Bush criticised the Democrats for delay in passing the supplemental Iraq war bill.

world Updated: Apr 11, 2007 11:43 IST

Criticising the Democrats for the delay in passing the supplemental war bill on Iraq, President George W Bush has warned that the US might have to look for other options to continue operations in the Asian country if Capitol Hill did not come up with a "clean" legislation.

"When it comes to funding our troops, we have no time to waste. So I'm inviting Congressional leaders from both parties to meet me at the White House next week.

"We can discuss the way forward on a bill that is clean, that funds our troops without artificial timetables for withdrawal without handcuffing our generals on the ground. I'm hopeful we'll see some results soon from the Congress," Bush said during a speech on the Iraq Supplemental at Faifax, Virginia on Tuesday.

"I know we have our differences over the best course in Iraq. These differences should not prevent us from getting our troops the funding they need without withdrawal.

Continuing his criticism of the Democrats, Bush said, "Democratic leaders in Congress are bent on using a bill that funds our troops to make a political statement about the war.

They need to do it quickly and get it to my desk so I can veto it.

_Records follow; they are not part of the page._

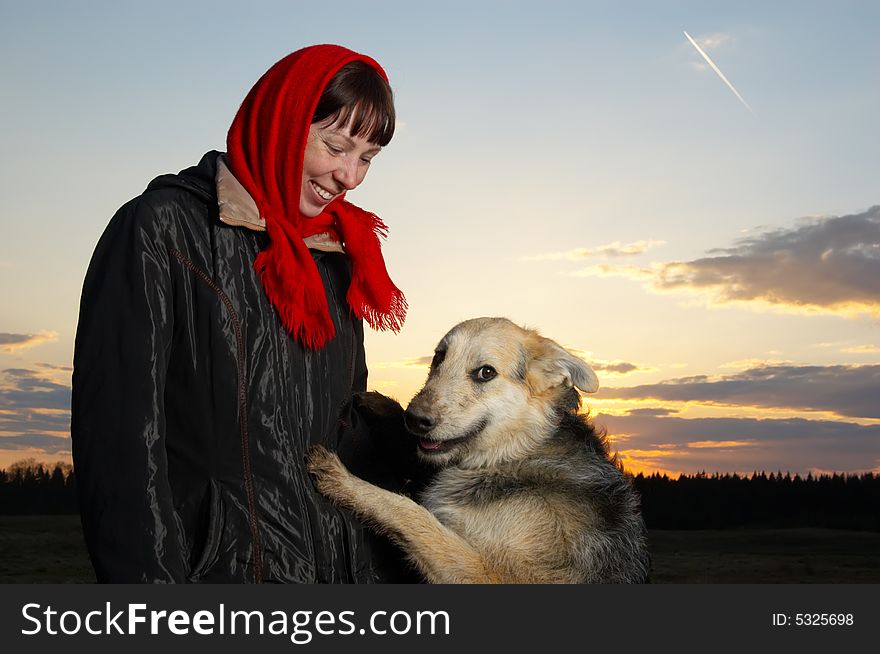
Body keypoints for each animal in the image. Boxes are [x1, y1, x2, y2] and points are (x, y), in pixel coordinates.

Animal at [308, 318, 648, 584]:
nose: (415, 419)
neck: (516, 451)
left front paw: (343, 481)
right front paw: (382, 404)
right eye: (438, 358)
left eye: (486, 373)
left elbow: (410, 514)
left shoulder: (488, 574)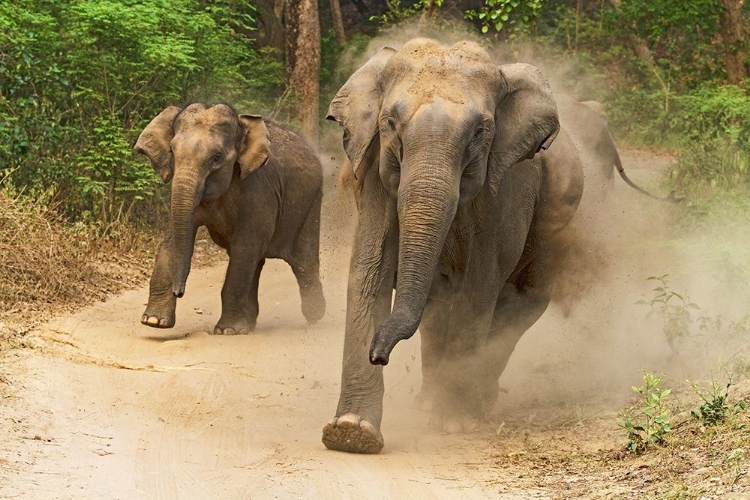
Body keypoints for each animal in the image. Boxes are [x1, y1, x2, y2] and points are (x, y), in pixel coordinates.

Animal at [137, 103, 324, 334]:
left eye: (216, 158)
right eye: (172, 151)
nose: (178, 292)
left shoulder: (259, 190)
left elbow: (244, 247)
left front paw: (227, 331)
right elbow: (172, 242)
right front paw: (153, 321)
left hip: (311, 203)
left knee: (303, 260)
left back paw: (315, 315)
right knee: (257, 262)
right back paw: (249, 324)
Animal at [324, 39, 588, 454]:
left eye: (480, 132)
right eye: (390, 124)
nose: (378, 356)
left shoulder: (507, 183)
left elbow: (480, 284)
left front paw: (455, 424)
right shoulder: (374, 171)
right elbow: (369, 271)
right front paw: (351, 433)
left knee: (520, 303)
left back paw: (477, 402)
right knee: (440, 307)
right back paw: (430, 401)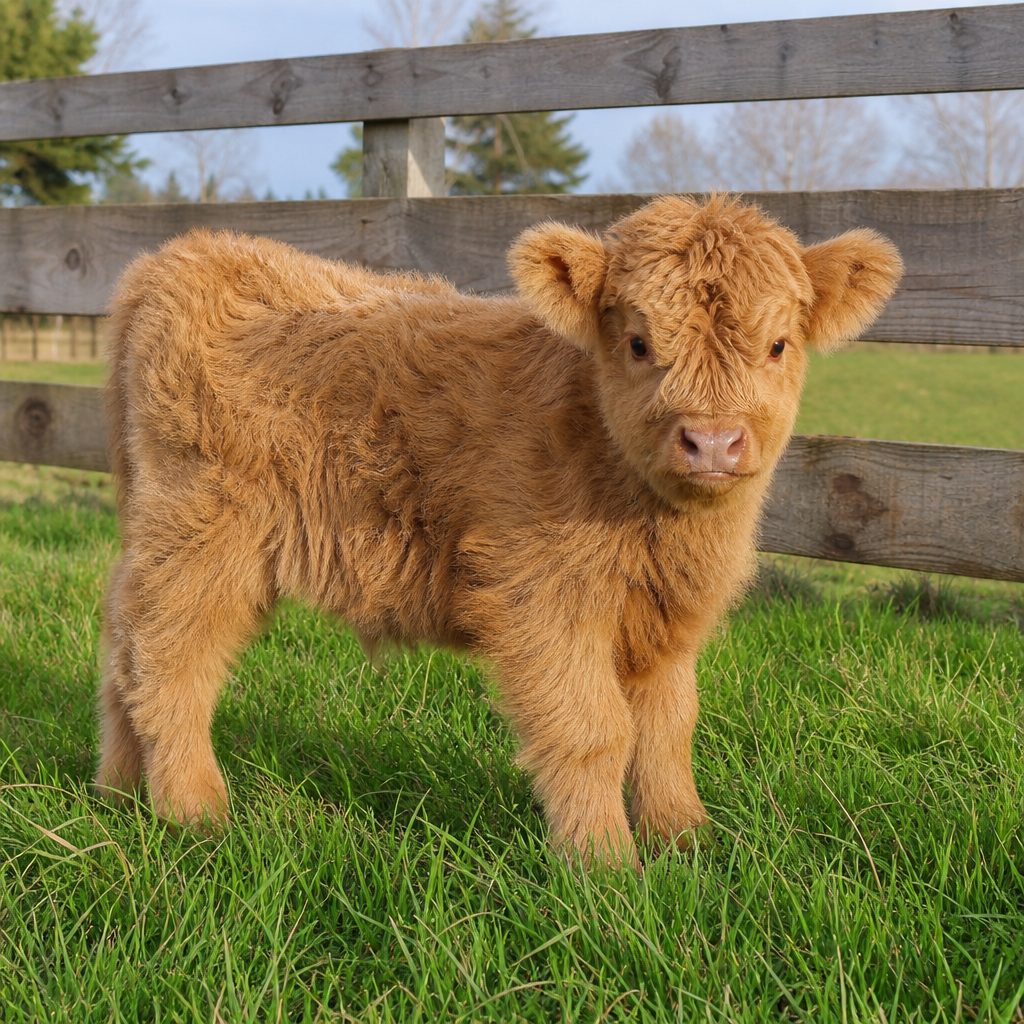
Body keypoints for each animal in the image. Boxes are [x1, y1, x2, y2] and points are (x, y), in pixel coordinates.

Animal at [95, 195, 902, 867]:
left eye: (779, 345)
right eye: (639, 343)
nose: (711, 441)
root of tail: (185, 253)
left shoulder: (667, 617)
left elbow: (669, 727)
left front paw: (686, 839)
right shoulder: (543, 598)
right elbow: (594, 731)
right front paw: (607, 866)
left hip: (159, 535)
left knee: (121, 650)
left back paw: (118, 792)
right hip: (204, 536)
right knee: (170, 662)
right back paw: (196, 812)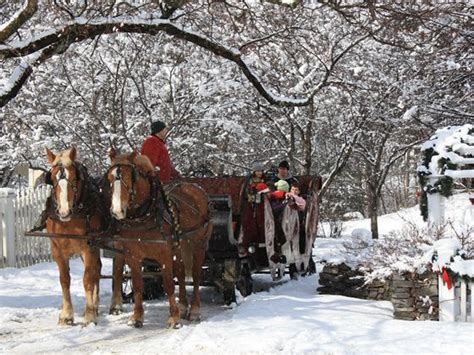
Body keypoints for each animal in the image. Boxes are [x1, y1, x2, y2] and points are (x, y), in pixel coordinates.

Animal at [44, 147, 104, 326]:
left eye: (74, 178)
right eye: (52, 178)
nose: (64, 212)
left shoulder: (88, 247)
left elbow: (87, 279)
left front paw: (90, 316)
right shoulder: (58, 250)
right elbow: (64, 280)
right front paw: (66, 315)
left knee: (97, 271)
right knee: (97, 268)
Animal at [106, 149, 212, 328]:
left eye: (129, 177)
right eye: (110, 178)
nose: (117, 211)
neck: (145, 217)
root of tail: (197, 188)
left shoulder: (164, 255)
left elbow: (168, 284)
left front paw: (174, 318)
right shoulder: (132, 255)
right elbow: (138, 285)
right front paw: (137, 317)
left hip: (199, 244)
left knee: (197, 275)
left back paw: (194, 310)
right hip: (180, 246)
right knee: (181, 273)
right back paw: (183, 306)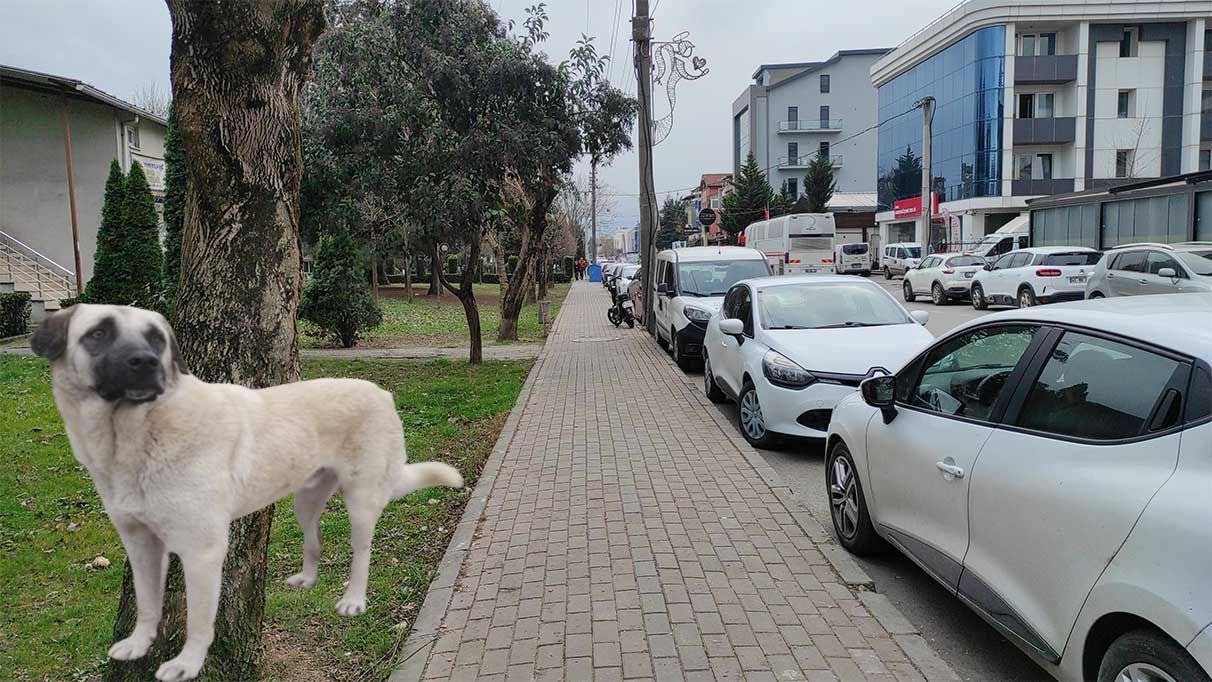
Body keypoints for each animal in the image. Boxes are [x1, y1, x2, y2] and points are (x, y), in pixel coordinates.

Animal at [29, 305, 462, 682]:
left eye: (156, 339)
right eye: (98, 333)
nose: (146, 362)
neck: (135, 437)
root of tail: (382, 392)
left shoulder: (201, 551)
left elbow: (199, 620)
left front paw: (187, 664)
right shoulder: (140, 543)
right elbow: (148, 603)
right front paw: (138, 643)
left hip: (360, 502)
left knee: (362, 552)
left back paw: (354, 600)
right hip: (305, 500)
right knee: (315, 541)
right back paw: (307, 579)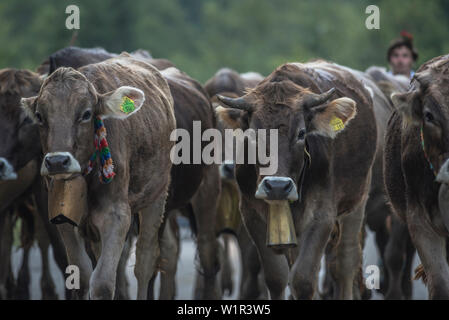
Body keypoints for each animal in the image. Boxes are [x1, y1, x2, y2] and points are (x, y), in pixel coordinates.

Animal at [215, 61, 376, 298]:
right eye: (253, 134)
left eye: (301, 133)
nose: (277, 186)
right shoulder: (252, 215)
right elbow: (277, 277)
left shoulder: (322, 217)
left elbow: (303, 279)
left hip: (356, 205)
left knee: (345, 263)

And then Congress can get down to the business of funding our troops without strings and without further delay".

"It is irresponsible for the Democratic leadership in Congress to delay for months while our troops in combat are waiting for the funds they need to succeed," Bush said.

"In the coming days, our military leaders will notify Congress that they will be forced to transfer $1.6 billion from other military accounts to cover the shortfall caused by their failure to fund our troops in the field.

That means our military will have to take money from personnel accounts so they can continue to fund US Army operations in Iraq and elsewhere," he said.

This $1.6 billion in transfers comes on top of another $1.7 billion in transfers that US military leaders notified Congress about last month, Bush said.

"If Congress fails to pass a bill I can sign by mid-May, the problems grow even more acute," he said.

"The bottom line is this: Congress' failure to fund our troops will mean that some of our military families could wait longer for their loved ones to return from the front lines.

Others could see their loved ones headed back to war sooner than anticipated."

"This is unacceptable to me, to our veterans, to our military families, and it's unacceptable to many in this country," the President said.

Elaborating Bush's stand further, White House Spokeswoman Dana Perino said, "The President will not accept a timetable for withdrawal.

He will not accept micromanagement from Capitol Hill on his generals".